What to work on
When copying the listing below, skip every picture and repeat exactly the lines from the first one through the line that contains "December 13, 2021 |".

*** Information Section Begins ***

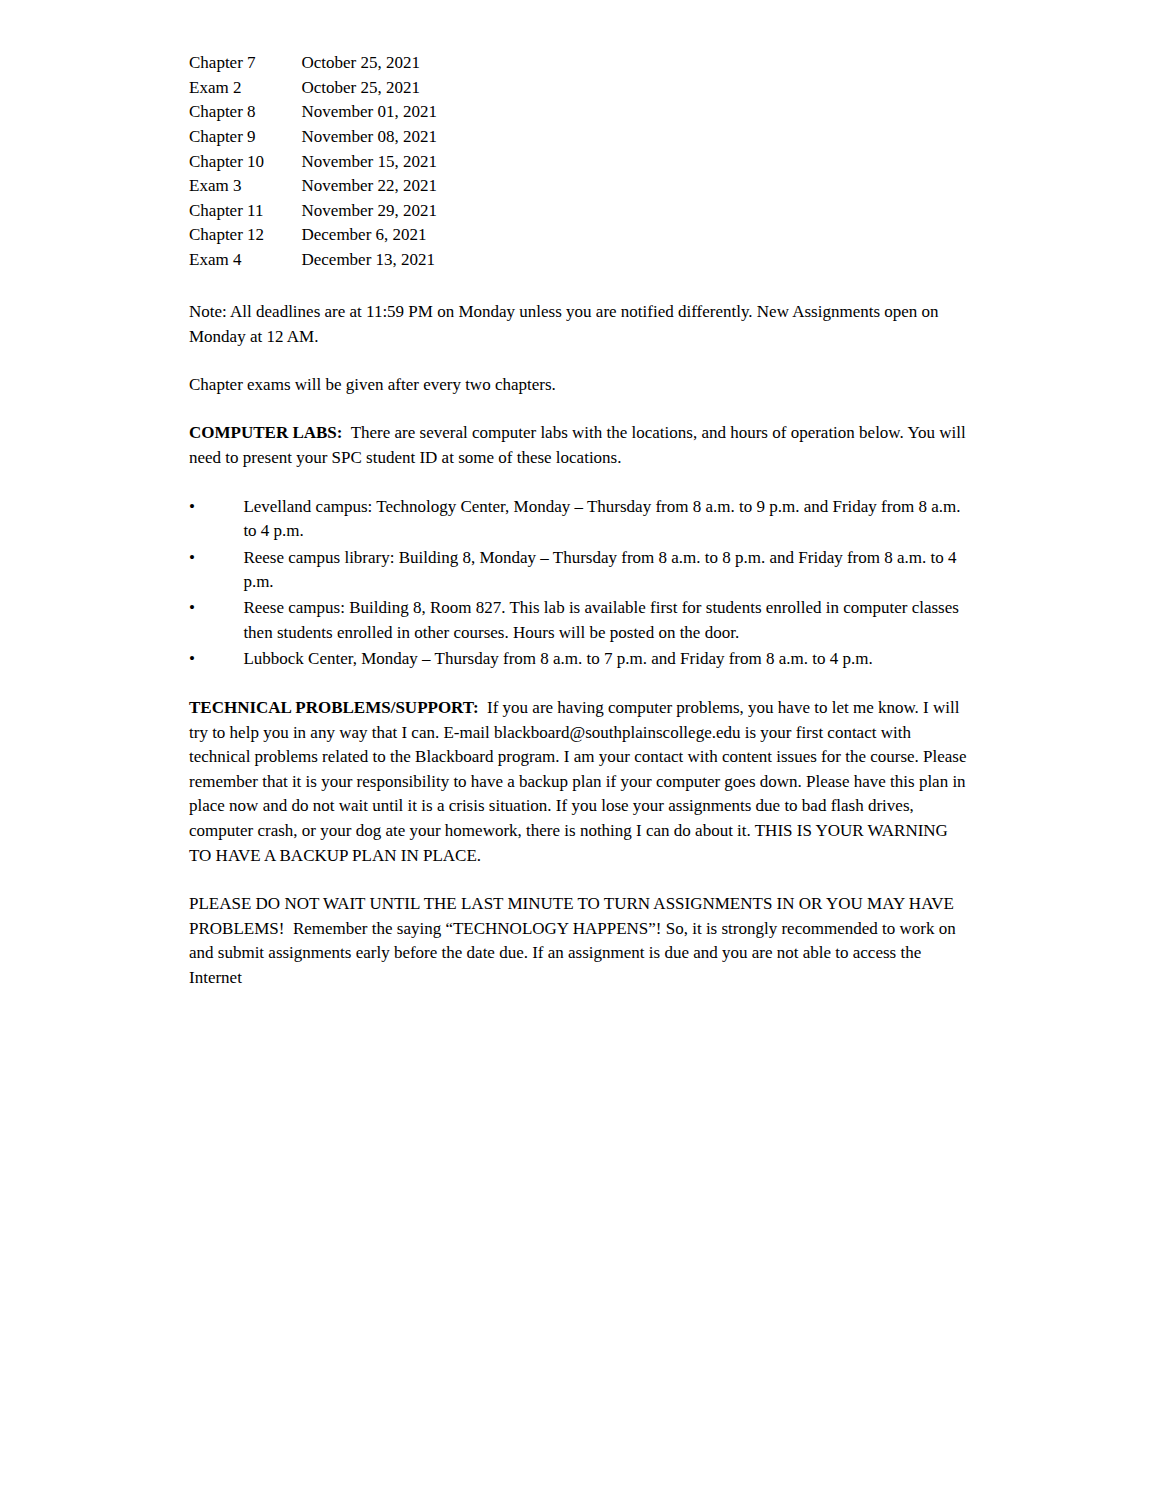| Chapter 7 | October 25, 2021 |
| Exam 2 | October 25, 2021 |
| Chapter 8 | November 01, 2021 |
| Chapter 9 | November 08, 2021 |
| Chapter 10 | November 15, 2021 |
| Exam 3 | November 22, 2021 |
| Chapter 11 | November 29, 2021 |
| Chapter 12 | December 6, 2021 |
| Exam 4 | December 13, 2021 |
Note: All deadlines are at 11:59 PM on Monday unless you are notified differently. New Assignments open on Monday at 12 AM.
Chapter exams will be given after every two chapters.
COMPUTER LABS:
There are several computer labs with the locations, and hours of operation below. You will need to present your SPC student ID at some of these locations.
Levelland campus: Technology Center, Monday – Thursday from 8 a.m. to 9 p.m. and Friday from 8 a.m. to 4 p.m.
Reese campus library: Building 8, Monday – Thursday from 8 a.m. to 8 p.m. and Friday from 8 a.m. to 4 p.m.
Reese campus: Building 8, Room 827. This lab is available first for students enrolled in computer classes then students enrolled in other courses. Hours will be posted on the door.
Lubbock Center, Monday – Thursday from 8 a.m. to 7 p.m. and Friday from 8 a.m. to 4 p.m.
TECHNICAL PROBLEMS/SUPPORT:
If you are having computer problems, you have to let me know. I will try to help you in any way that I can. E-mail blackboard@southplainscollege.edu is your first contact with technical problems related to the Blackboard program. I am your contact with content issues for the course. Please remember that it is your responsibility to have a backup plan if your computer goes down. Please have this plan in place now and do not wait until it is a crisis situation. If you lose your assignments due to bad flash drives, computer crash, or your dog ate your homework, there is nothing I can do about it. THIS IS YOUR WARNING TO HAVE A BACKUP PLAN IN PLACE.
PLEASE DO NOT WAIT UNTIL THE LAST MINUTE TO TURN ASSIGNMENTS IN OR YOU MAY HAVE PROBLEMS! Remember the saying “TECHNOLOGY HAPPENS”! So, it is strongly recommended to work on and submit assignments early before the date due. If an assignment is due and you are not able to access the Internet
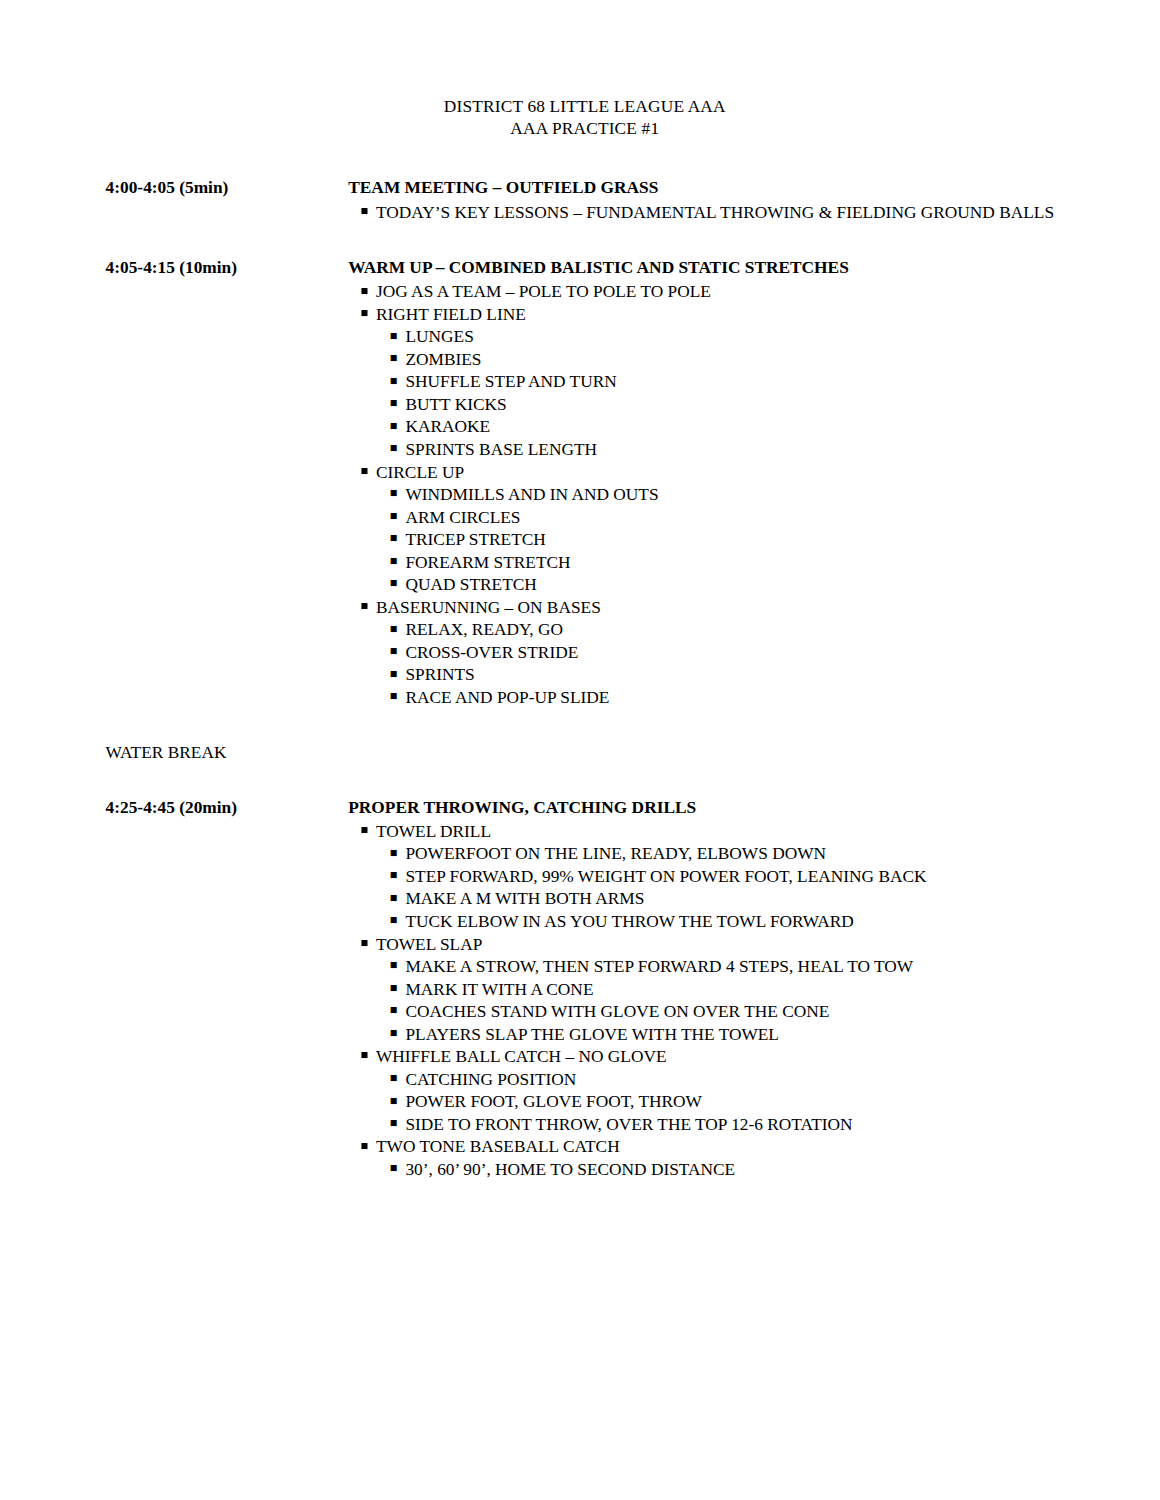DISTRICT 68 LITTLE LEAGUE AAA
AAA PRACTICE #1
4:00-4:05 (5min)
TEAM MEETING – OUTFIELD GRASS
TODAY’S KEY LESSONS – FUNDAMENTAL THROWING & FIELDING GROUND BALLS
4:05-4:15 (10min)
WARM UP – COMBINED BALISTIC AND STATIC STRETCHES
JOG AS A TEAM – POLE TO POLE TO POLE
RIGHT FIELD LINE
LUNGES
ZOMBIES
SHUFFLE STEP AND TURN
BUTT KICKS
KARAOKE
SPRINTS BASE LENGTH
CIRCLE UP
WINDMILLS AND IN AND OUTS
ARM CIRCLES
TRICEP STRETCH
FOREARM STRETCH
QUAD STRETCH
BASERUNNING – ON BASES
RELAX, READY, GO
CROSS-OVER STRIDE
SPRINTS
RACE AND POP-UP SLIDE
WATER BREAK
4:25-4:45 (20min)
PROPER THROWING, CATCHING DRILLS
TOWEL DRILL
POWERFOOT ON THE LINE, READY, ELBOWS DOWN
STEP FORWARD, 99% WEIGHT ON POWER FOOT, LEANING BACK
MAKE A M WITH BOTH ARMS
TUCK ELBOW IN AS YOU THROW THE TOWL FORWARD
TOWEL SLAP
MAKE A STROW, THEN STEP FORWARD 4 STEPS, HEAL TO TOW
MARK IT WITH A CONE
COACHES STAND WITH GLOVE ON OVER THE CONE
PLAYERS SLAP THE GLOVE WITH THE TOWEL
WHIFFLE BALL CATCH – NO GLOVE
CATCHING POSITION
POWER FOOT, GLOVE FOOT, THROW
SIDE TO FRONT THROW, OVER THE TOP 12-6 ROTATION
TWO TONE BASEBALL CATCH
30’, 60’ 90’, HOME TO SECOND DISTANCE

*** Information Section Ends ***

Response area
| Chapter 7 | October 25, 2021 |
| Exam 2 | October 25, 2021 |
| Chapter 8 | November 01, 2021 |
| Chapter 9 | November 08, 2021 |
| Chapter 10 | November 15, 2021 |
| Exam 3 | November 22, 2021 |
| Chapter 11 | November 29, 2021 |
| Chapter 12 | December 6, 2021 |
| Exam 4 | December 13, 2021 |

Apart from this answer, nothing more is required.